The term "open standard" has historical significance much older than the recent patent debate, and the term "open" typically meant open participation by all interested parties. The lobbiests for the new definition need to understand that their norm re-engineering attempts may not go over well with those of us involved in the standards industry long before the current open source versus patents situation arose, even with those of us that strongly support open source development and licensing. Getting the EU to anchor the terminology in the policy merely gaurantees the debate and eventual moderation of language.
As observed earlier, patents and standards serve different conflicting needs in the economic spectrum. Yes, all real standards organizations have a patent policy, but that's because those organizations and their members need a way to deal with the situation of discovering a patent in the middle of a developing specification after it arises. Every company that thinks they're going to "get rich" by ensuring their solution is the standard loses. When they think by placing a patent in the middle of the specification they will have the toll booth on the bridge when the specification becomes the standard, they're naive. Economics works. The ecosystem looks after itself. One of two things happens:
- The (now angry) developers of the standard go back to the drawing board and that standard with its patent toll exists for as short a period of time as possible, and may even wither immediately on the vine. (While Microsoft actually went out of its way to try to do the right thing in the SenderID debate last Summer, the standards community's response was direct and undeniable when they even thought they were at risk.)

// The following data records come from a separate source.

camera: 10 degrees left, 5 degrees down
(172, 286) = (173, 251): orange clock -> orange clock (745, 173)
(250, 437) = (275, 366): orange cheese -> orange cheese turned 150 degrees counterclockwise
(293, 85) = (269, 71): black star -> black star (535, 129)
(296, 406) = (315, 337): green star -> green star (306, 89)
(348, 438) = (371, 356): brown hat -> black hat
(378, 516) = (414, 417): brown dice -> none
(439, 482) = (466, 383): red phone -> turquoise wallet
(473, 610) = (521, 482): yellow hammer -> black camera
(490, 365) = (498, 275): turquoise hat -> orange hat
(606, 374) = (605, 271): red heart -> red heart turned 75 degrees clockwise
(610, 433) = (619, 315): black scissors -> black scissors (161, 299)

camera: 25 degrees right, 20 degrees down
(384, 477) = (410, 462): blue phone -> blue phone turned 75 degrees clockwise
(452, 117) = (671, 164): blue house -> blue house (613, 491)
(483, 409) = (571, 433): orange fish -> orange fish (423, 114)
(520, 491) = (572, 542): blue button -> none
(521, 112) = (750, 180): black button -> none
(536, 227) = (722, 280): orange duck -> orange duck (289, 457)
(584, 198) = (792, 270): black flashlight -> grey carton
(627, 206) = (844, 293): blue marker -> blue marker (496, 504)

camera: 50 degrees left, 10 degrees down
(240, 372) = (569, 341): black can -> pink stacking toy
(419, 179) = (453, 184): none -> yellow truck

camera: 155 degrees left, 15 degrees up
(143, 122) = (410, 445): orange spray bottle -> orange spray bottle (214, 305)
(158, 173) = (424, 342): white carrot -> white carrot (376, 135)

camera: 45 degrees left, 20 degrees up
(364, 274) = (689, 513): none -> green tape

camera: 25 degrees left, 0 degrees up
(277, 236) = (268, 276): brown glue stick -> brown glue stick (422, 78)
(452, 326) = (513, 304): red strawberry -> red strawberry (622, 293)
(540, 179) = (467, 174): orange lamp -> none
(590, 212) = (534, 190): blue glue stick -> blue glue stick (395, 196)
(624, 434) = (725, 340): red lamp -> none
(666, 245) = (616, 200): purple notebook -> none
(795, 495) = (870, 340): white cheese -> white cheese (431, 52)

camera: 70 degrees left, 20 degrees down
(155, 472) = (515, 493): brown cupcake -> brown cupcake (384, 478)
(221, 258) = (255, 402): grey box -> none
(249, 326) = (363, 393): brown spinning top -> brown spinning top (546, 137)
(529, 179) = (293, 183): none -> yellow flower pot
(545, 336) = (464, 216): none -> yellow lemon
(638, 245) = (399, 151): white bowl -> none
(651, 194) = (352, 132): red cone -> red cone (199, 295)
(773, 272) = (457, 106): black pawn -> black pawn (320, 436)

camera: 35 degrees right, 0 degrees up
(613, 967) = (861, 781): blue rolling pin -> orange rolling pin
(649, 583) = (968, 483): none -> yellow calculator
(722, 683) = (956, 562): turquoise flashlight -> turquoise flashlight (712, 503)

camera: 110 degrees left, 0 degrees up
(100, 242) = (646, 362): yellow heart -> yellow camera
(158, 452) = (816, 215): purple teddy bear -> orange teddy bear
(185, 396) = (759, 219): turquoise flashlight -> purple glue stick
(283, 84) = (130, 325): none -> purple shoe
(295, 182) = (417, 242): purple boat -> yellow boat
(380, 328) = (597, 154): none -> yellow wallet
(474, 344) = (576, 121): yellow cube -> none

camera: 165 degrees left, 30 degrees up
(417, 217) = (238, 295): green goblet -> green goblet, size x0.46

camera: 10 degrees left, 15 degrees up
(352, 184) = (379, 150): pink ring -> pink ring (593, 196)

- The patent holder gets mauled by the developers of the standard. (There was a wonderful situation a few years ago where Northern Telecom attempted a strong arm tactic with patents against a particular VITA effort and the VITA members organized legally outside of the standards organization and won.)
Yes, a patent used fairly is a wonderful thing, but it is merely a ticket to the negotiation for a license. Think about what happens when someone gets greedy with a patent. (The definition of greedy here means they don't license but end up in litigation.) They can lose the patent directly in the court proceedings when they sue, OR they can win the judgement and if the "price" is too high get mired in an appeals process where they are further at risk and deeper out of pocket. Think Eolas. Presumably at some time during the proceedings money was offered for an out of court settlement (and it would have anchored the patent for a while longer.) Maybe the money offered was too low, or maybe Eolas got greedy.
A few years ago, someone claimed they had the fundamental patent on web service delivery. All I could think of at the time is that I hoped they sold quickly and comfortably, because they would have immediately run into the legal beagles from Sun, Microsoft, and IBM.
The open source community should look to what was learned in the standards world. While patents are potential problems, economics works. Some are worried that patents are destroying the standards world. That's sort of like worrying that open source is going to commoditize the value out of some finite stack of software.